Author(s): Theo Farrell
It could have been a very different story. British and US forces could have successfully withdrawn from Afghanistan in 2002, having done the job they set out to do: to defeat al-Qaeda and stop it from launching further terrorist attacks against the West. Instead, British troops became part of a larger international effort to stabilise the country. Yet over the following thirteen years the British military paid a heavy price for their presence in Helmand province; and when Western troops departed from Afghanistan in 2014, they had failed to stop a Taliban resurgence. In this magisterial study, Theo Farrell explains the origins and causes of the war, providing fascinating insight into the British government's reaction to 9/11 and the steps that led the British Army to Helmand.
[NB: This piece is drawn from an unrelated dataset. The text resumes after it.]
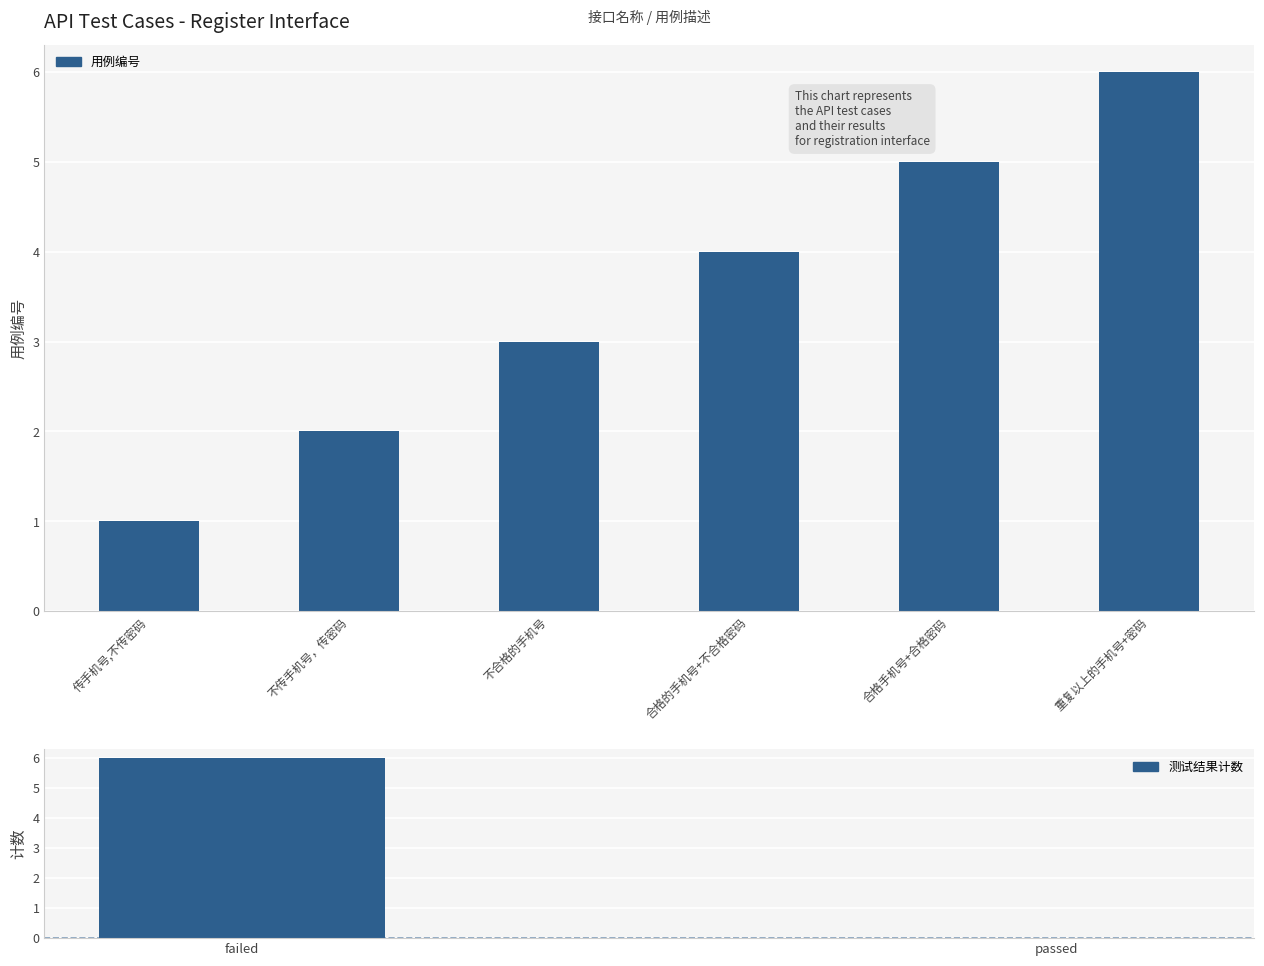

How many data points are less than 4?

3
He details the specific campaigns and missions over the subsequent years, revealing how the military's efforts to create a strategy for success were continually undermined by political realities in Kabul and back home. And he demonstrates conclusively that the West's failure to understand the reasons and dynamics of local conflict in the country meant that the war was unwinnable.
Drawing on unprecedented access to military reports and government documents, as well as hundreds of interviews with Western commanders, senior figures in the Taliban, Afghan civilians and British politicians, Unwinnable is an extraordinary work of scholarship. Its depth of analysis, scope and authority make it the definitive history of Britain's War in Afghanistan.
Theo Farrell is Professor and Dean of Arts and Social Sciences at City, University of London. Previously he was Professor and Head of the Department of War Studies at King's College London. He conducted a number of studies in Afghanistan for British authorities and ISAF Command. He has published several books on military and strategic affairs.